DATA SHOWN START

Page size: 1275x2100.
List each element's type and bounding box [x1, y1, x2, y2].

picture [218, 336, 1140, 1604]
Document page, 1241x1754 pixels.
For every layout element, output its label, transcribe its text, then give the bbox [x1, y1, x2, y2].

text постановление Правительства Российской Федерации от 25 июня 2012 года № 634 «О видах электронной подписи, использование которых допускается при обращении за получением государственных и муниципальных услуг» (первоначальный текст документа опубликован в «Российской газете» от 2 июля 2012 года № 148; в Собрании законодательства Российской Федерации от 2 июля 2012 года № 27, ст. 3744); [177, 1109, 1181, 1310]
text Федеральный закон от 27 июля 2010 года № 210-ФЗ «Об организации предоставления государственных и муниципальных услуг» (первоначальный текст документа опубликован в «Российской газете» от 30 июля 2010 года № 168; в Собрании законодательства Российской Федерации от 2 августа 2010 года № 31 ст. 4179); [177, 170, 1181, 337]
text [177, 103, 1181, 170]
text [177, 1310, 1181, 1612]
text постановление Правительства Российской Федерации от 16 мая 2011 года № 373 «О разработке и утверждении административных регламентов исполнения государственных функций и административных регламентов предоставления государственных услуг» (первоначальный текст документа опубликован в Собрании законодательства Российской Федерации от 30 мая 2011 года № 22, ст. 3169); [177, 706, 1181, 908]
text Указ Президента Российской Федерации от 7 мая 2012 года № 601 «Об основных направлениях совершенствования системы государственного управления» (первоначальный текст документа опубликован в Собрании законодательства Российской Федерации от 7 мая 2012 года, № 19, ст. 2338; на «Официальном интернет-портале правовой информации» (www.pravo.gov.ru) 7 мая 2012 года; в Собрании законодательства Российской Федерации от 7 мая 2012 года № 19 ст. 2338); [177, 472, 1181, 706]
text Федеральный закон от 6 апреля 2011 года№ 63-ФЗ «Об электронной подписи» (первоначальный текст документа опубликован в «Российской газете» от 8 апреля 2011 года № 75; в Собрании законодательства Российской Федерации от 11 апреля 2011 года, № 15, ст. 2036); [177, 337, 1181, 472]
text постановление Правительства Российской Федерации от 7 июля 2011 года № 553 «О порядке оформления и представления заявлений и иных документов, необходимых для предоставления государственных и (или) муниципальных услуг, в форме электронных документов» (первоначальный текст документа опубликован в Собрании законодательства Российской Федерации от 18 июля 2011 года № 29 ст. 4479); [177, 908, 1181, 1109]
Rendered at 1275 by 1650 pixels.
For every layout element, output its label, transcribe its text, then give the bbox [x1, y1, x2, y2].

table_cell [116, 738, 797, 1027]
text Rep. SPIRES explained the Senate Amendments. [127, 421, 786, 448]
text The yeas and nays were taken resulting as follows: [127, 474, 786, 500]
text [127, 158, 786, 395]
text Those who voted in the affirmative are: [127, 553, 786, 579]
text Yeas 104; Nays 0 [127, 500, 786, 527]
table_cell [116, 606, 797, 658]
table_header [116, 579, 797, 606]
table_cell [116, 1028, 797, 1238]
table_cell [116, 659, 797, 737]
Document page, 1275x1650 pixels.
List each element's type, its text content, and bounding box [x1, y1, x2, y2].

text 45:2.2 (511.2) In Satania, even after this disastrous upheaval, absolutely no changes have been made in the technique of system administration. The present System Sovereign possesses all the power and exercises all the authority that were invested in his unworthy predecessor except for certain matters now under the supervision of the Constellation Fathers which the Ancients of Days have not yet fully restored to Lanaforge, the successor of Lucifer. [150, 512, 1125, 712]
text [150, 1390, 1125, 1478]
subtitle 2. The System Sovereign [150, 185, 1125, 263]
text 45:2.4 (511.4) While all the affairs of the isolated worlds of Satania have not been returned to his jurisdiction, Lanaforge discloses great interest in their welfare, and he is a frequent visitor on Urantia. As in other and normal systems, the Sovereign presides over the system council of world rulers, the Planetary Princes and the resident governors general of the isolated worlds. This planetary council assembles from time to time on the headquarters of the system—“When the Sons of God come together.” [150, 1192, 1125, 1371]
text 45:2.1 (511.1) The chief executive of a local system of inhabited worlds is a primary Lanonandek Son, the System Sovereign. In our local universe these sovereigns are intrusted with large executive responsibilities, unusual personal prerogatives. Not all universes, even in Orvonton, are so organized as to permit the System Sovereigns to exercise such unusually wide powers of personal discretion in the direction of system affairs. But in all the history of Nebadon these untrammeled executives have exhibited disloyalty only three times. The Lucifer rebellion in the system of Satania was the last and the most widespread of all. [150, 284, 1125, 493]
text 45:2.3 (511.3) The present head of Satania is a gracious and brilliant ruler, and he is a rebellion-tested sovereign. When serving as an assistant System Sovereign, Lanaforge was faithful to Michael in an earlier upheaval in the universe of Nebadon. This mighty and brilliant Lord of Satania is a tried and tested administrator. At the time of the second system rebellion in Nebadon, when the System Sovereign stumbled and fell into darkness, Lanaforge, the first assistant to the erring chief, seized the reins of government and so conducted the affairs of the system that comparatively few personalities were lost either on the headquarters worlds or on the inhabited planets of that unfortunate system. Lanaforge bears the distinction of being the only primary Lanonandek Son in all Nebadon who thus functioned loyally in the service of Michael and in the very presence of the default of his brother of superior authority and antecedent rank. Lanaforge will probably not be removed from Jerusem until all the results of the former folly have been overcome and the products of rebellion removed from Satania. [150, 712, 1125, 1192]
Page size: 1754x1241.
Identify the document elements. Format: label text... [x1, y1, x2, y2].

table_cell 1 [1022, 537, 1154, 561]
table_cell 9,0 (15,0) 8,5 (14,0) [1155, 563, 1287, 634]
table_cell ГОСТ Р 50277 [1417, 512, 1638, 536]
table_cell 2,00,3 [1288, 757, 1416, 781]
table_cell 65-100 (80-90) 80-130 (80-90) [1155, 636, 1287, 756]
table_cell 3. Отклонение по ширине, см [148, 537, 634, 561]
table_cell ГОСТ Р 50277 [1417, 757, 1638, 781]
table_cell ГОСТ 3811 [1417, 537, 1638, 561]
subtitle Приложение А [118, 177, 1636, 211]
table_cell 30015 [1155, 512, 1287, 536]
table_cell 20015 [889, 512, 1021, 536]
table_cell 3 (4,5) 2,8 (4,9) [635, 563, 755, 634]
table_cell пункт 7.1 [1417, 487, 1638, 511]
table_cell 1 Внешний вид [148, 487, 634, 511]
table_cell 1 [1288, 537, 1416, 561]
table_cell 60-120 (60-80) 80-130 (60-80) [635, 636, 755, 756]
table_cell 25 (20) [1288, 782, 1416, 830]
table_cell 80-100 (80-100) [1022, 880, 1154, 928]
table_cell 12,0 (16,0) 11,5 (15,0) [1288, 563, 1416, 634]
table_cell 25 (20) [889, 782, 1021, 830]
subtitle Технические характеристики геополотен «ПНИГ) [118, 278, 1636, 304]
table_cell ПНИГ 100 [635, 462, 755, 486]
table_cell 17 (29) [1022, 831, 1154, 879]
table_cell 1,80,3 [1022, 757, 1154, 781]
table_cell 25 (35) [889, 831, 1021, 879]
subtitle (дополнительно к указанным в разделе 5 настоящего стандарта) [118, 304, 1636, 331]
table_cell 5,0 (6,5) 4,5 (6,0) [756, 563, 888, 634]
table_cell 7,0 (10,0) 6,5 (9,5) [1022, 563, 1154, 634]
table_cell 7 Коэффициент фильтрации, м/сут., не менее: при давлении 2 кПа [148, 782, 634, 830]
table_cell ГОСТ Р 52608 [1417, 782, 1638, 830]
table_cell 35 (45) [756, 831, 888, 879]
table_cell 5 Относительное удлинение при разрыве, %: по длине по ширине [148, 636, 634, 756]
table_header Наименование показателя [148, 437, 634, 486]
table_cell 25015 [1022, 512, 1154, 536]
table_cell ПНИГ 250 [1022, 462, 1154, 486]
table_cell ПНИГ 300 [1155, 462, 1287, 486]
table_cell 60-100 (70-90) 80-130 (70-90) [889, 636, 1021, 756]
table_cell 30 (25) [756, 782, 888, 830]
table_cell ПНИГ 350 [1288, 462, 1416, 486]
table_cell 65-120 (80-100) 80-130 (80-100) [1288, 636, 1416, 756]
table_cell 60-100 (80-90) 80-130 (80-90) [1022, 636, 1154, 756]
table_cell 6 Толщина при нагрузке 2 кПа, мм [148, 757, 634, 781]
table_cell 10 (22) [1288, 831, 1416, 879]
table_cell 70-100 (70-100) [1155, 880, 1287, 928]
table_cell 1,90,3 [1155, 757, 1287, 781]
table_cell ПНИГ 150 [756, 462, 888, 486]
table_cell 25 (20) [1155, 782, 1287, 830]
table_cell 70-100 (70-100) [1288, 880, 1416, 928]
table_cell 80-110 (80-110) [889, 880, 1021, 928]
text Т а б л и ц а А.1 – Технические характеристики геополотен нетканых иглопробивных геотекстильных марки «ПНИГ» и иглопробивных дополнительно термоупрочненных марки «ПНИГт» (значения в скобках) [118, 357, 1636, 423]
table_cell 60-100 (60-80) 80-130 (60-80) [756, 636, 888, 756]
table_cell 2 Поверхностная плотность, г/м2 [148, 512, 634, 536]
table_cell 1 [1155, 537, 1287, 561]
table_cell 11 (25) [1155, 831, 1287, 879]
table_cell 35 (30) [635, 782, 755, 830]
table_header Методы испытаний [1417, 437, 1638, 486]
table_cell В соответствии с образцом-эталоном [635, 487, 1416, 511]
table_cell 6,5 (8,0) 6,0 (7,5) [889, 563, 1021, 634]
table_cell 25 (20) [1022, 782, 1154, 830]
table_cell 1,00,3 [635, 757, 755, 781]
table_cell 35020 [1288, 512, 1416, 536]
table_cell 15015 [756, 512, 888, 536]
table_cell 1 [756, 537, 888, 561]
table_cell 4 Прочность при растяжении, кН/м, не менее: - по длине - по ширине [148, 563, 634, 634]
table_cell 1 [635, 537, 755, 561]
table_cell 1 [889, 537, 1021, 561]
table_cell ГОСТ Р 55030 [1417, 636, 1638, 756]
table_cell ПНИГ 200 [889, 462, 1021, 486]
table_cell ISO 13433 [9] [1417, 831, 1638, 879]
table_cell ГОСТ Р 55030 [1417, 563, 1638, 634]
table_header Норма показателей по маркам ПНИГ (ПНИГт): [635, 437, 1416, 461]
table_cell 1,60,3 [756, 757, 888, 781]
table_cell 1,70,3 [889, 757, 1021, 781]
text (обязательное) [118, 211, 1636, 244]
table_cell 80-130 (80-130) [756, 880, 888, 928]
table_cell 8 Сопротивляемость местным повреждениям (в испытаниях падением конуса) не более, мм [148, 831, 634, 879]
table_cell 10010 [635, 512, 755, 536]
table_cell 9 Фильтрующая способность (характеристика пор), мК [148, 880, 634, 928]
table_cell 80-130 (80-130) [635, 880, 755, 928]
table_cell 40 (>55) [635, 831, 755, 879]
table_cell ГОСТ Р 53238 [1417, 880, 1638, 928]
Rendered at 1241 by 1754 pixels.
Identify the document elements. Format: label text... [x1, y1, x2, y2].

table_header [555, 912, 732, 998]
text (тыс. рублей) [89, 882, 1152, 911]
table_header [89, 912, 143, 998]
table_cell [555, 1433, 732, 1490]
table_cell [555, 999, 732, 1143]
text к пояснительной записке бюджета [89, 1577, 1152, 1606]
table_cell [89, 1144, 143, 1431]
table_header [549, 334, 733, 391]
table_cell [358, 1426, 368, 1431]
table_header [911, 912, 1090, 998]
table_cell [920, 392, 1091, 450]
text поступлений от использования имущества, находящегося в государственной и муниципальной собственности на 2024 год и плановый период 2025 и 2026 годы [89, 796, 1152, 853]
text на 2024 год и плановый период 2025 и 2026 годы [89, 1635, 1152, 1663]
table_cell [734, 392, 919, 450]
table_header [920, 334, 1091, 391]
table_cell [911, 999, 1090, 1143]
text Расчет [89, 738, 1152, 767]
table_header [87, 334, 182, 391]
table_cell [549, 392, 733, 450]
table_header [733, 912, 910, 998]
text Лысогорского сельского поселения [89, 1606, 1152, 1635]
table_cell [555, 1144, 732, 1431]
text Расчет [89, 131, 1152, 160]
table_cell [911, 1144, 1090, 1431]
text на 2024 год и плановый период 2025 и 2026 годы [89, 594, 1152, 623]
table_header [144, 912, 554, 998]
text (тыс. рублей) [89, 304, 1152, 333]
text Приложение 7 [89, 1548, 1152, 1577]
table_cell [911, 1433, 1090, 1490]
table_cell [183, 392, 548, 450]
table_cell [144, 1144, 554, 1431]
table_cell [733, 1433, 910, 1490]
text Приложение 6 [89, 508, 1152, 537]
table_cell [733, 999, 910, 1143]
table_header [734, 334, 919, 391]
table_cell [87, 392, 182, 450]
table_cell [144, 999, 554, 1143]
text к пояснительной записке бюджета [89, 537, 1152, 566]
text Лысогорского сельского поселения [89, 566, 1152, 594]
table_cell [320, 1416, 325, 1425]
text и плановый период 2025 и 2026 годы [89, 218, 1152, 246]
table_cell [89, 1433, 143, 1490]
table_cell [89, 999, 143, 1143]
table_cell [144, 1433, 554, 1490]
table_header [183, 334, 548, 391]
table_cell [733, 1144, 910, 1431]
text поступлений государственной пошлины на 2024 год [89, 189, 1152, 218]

DATA SHOWN END

→ **ASSIGNMENT**:
Beginning at the line that contains "table_header [87, 334, 182, 391]", retype each line of the listing up to and including the last one, exactly as it stands, and nothing else.

→ **EXPECTED ANSWER**:
table_header [87, 334, 182, 391]
table_cell [549, 392, 733, 450]
table_header [733, 912, 910, 998]
text Лысогорского сельского поселения [89, 1606, 1152, 1635]
table_cell [555, 1144, 732, 1431]
text Расчет [89, 131, 1152, 160]
table_cell [911, 1144, 1090, 1431]
text на 2024 год и плановый период 2025 и 2026 годы [89, 594, 1152, 623]
table_header [144, 912, 554, 998]
text (тыс. рублей) [89, 304, 1152, 333]
text Приложение 7 [89, 1548, 1152, 1577]
table_cell [911, 1433, 1090, 1490]
table_cell [183, 392, 548, 450]
table_cell [144, 1144, 554, 1431]
table_cell [733, 1433, 910, 1490]
text Приложение 6 [89, 508, 1152, 537]
table_cell [733, 999, 910, 1143]
table_header [734, 334, 919, 391]
table_cell [87, 392, 182, 450]
table_cell [144, 999, 554, 1143]
text к пояснительной записке бюджета [89, 537, 1152, 566]
text Лысогорского сельского поселения [89, 566, 1152, 594]
table_cell [320, 1416, 325, 1425]
text и плановый период 2025 и 2026 годы [89, 218, 1152, 246]
table_cell [89, 1433, 143, 1490]
table_cell [89, 999, 143, 1143]
table_cell [144, 1433, 554, 1490]
table_header [183, 334, 548, 391]
table_cell [733, 1144, 910, 1431]
text поступлений государственной пошлины на 2024 год [89, 189, 1152, 218]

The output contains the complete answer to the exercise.